**Tasks for this exercise:**
**a)** Answer these questions using the Starpoints devaluation thread:
(i) How many Starpoints did DeniseM transfer to Hawaiian Airlines?
(ii) About how many Starpoints is grgs sitting on?
(iii) According to DeniseM, how far out are FF seats usually available?
**b)** Write out the part of the Starpoints devaluation thread from "Thanks for the" to "with no problems.".

**Quoted passage:**
──────────

# Pending 25% Devaluation of Starpoints



## DeniseM (May 7, 2006)

There is a long thread on FlyerTalk.com about a survey that Starwood has sent out to SPG members about a pending devaluation of Starpoints.  If you have Starpoints sitting around, you might want to use them (make hotel reservations) or transfer them to air miles, before they're devalued.  

We use our Starpoints for free tix to Hawaii, so I transferred mine to Hawaiian Airlines.  Once they are converted to Hawaii Air Miles, they won't be affected by any moves Starwood makes.  Note that you get 25K airmiles for transferring 20K Starpoints, so you want to transfer in units of 20K if you can.  I transferred 40K Starpoints and will hold on to the other 12K in the account until it reaches 20K.

Here's the thread:
http://www.flyertalk.com/forum/showthread.php?t=555179


----------



## grgs (May 7, 2006)

Denise, 

Thanks for the heads up!  How difficult is it to get airline tickets with FF miles?  I never tried since I always hear how difficult it is to redeem them.  But I am sitting on about 120K starpoints, so it might be a good idea to transfer some to miles.  Realistically, how far in advance do you have to plan?

Glorian


----------



## Henry M. (May 7, 2006)

The difficulty to redeem FF miles depends on the airline, how far ahead you book your tickets and how flexible you are with your travel dates. I've been to Hawaii with my family 6 times (4 tickets each time, except the last time when I just needed 2) and have never purchased a ticket. It's all been FF on American Airlines between Austin, TX and Maui, Kona and Honolulu. I've also redeemed tickets to go to Belize and Guatemala with no problems.


----------



## DeniseM (May 7, 2006)

FF seats are usually available 331 days out.


----------



## chrisfromOC (May 7, 2006)

──────────

[Keypoint coordinate data]
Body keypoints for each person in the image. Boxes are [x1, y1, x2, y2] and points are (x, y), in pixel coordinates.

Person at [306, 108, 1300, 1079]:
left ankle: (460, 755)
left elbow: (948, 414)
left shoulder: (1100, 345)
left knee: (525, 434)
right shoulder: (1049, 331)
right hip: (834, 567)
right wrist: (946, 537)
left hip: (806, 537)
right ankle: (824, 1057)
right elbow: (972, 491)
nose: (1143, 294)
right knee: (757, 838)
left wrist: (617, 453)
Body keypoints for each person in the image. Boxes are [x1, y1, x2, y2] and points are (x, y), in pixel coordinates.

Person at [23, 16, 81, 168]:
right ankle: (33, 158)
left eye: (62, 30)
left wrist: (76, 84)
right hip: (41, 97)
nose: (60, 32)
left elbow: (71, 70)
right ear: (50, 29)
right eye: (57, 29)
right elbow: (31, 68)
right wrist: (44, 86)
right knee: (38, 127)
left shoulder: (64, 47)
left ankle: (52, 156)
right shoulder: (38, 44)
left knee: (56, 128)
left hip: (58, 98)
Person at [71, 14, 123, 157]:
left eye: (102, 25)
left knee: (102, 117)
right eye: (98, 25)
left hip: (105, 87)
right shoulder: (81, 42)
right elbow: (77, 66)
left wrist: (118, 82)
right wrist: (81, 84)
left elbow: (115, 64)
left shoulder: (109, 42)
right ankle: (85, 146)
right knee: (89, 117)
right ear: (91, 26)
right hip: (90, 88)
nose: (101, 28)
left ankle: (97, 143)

──────────

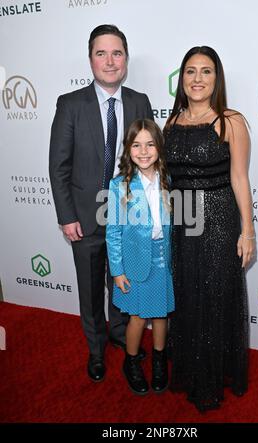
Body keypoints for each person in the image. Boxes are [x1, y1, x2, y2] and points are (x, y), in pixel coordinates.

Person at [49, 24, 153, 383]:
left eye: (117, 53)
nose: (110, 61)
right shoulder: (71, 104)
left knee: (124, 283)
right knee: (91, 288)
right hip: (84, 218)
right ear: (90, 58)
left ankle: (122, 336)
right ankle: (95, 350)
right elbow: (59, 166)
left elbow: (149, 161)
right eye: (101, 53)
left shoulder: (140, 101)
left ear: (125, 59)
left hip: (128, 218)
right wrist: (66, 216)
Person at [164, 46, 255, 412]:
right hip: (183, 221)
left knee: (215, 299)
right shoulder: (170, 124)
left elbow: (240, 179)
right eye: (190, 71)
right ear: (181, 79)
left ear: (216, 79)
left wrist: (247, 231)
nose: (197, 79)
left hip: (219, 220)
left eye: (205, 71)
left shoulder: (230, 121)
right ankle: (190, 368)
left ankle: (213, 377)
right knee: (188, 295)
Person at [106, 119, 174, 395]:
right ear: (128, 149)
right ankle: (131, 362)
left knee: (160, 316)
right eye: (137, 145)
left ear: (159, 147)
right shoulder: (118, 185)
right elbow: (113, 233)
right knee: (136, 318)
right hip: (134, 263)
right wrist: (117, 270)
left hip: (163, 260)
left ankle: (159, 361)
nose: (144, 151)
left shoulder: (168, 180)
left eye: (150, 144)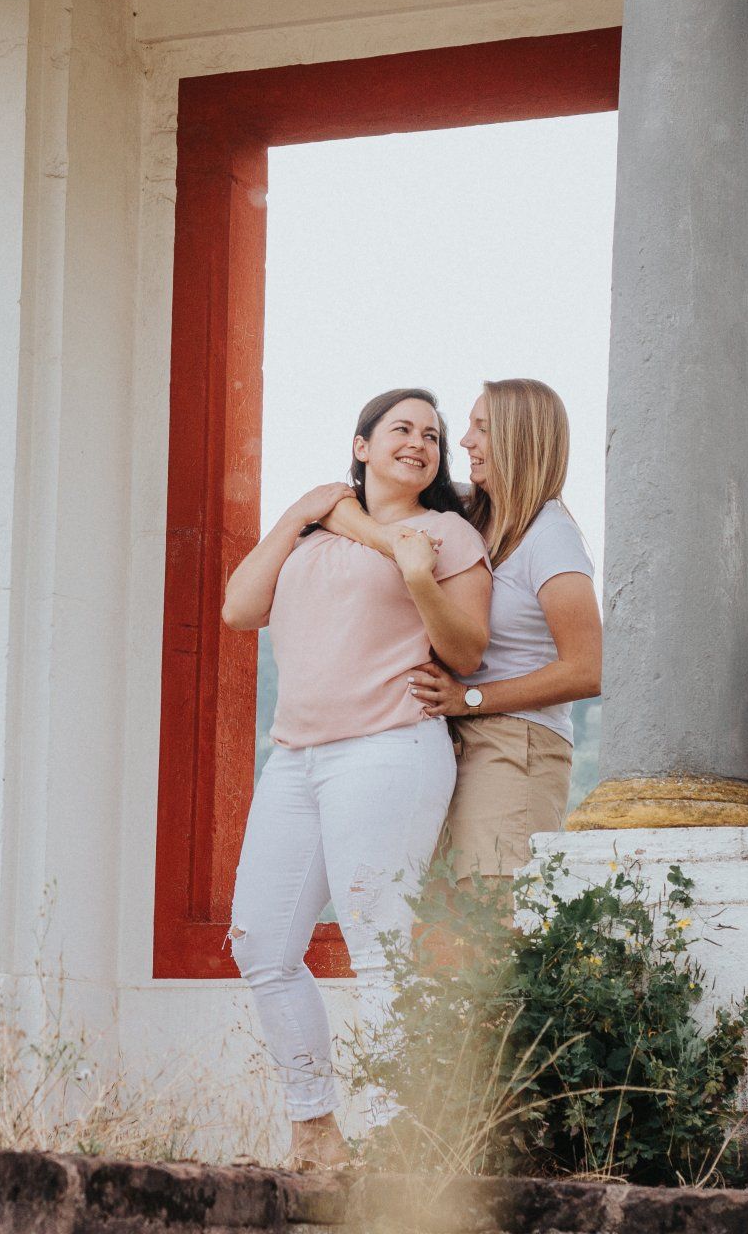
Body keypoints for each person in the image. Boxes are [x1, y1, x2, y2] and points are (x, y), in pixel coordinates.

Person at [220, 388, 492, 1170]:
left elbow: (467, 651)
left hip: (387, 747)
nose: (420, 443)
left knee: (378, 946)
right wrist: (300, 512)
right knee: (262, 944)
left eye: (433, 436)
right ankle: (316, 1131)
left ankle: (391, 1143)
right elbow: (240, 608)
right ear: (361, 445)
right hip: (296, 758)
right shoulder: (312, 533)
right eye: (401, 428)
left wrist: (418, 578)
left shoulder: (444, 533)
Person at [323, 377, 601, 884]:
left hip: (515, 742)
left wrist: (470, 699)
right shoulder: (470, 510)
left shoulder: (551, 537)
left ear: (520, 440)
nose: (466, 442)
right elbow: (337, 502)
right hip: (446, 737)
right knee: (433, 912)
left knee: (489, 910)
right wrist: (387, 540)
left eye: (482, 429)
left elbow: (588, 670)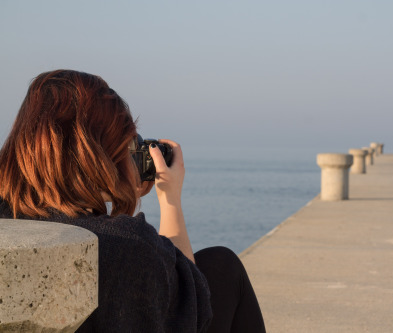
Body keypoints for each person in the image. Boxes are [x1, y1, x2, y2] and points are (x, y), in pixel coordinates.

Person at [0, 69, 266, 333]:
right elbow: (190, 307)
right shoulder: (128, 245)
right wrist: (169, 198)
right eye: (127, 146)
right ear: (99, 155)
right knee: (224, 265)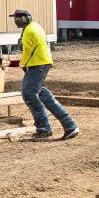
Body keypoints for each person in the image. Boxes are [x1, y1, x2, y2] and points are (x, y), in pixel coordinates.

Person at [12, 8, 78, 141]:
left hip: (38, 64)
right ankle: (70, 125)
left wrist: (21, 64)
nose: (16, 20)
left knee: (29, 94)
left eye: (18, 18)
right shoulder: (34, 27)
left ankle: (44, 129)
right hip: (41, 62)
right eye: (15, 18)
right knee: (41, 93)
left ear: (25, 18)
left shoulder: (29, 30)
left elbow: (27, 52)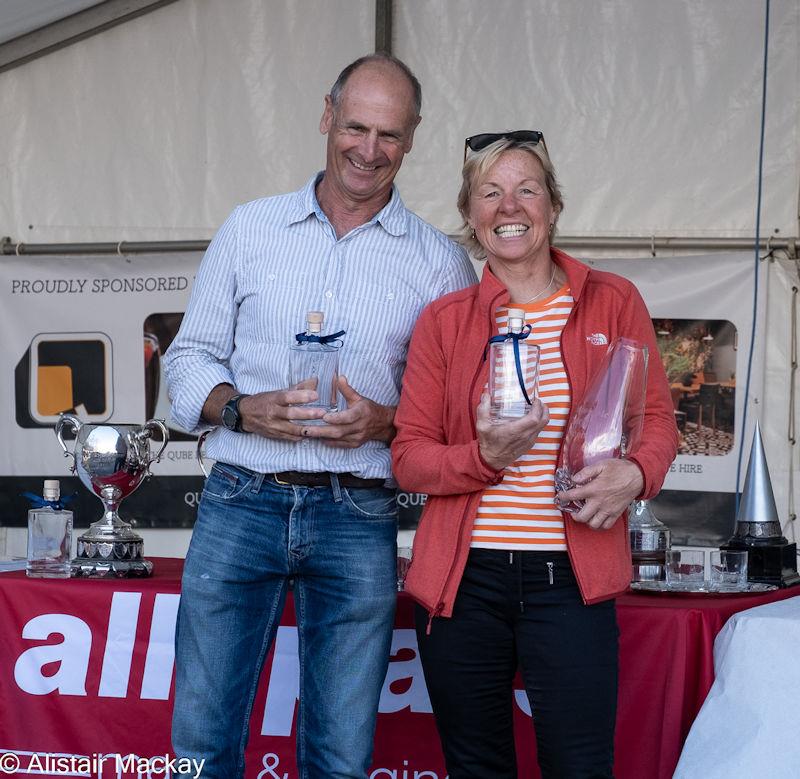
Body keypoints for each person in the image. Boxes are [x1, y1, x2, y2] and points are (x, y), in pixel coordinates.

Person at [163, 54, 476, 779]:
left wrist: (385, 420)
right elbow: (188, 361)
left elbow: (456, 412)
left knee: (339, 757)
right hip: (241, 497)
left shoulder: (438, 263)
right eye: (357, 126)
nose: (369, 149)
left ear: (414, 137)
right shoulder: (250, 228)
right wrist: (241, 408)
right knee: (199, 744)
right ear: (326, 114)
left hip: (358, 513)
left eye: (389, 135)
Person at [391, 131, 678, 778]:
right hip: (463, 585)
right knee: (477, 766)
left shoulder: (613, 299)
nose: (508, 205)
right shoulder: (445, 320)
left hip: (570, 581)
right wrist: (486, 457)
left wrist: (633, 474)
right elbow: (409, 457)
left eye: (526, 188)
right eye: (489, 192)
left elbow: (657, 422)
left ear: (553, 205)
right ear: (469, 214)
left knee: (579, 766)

──────────

**Solutions in order:**
**a)**
(i) 40K Starpoints
(ii) About 120K Starpoints
(iii) 331 days out

**b)**
Thanks for the heads up!  How difficult is it to get airline tickets with FF miles?  I never tried since I always hear how difficult it is to redeem them.  But I am sitting on about 120K starpoints, so it might be a good idea to transfer some to miles.  Realistically, how far in advance do you have to plan?

Glorian


----------



## Henry M. (May 7, 2006)

The difficulty to redeem FF miles depends on the airline, how far ahead you book your tickets and how flexible you are with your travel dates. I've been to Hawaii with my family 6 times (4 tickets each time, except the last time when I just needed 2) and have never purchased a ticket. It's all been FF on American Airlines between Austin, TX and Maui, Kona and Honolulu. I've also redeemed tickets to go to Belize and Guatemala with no problems.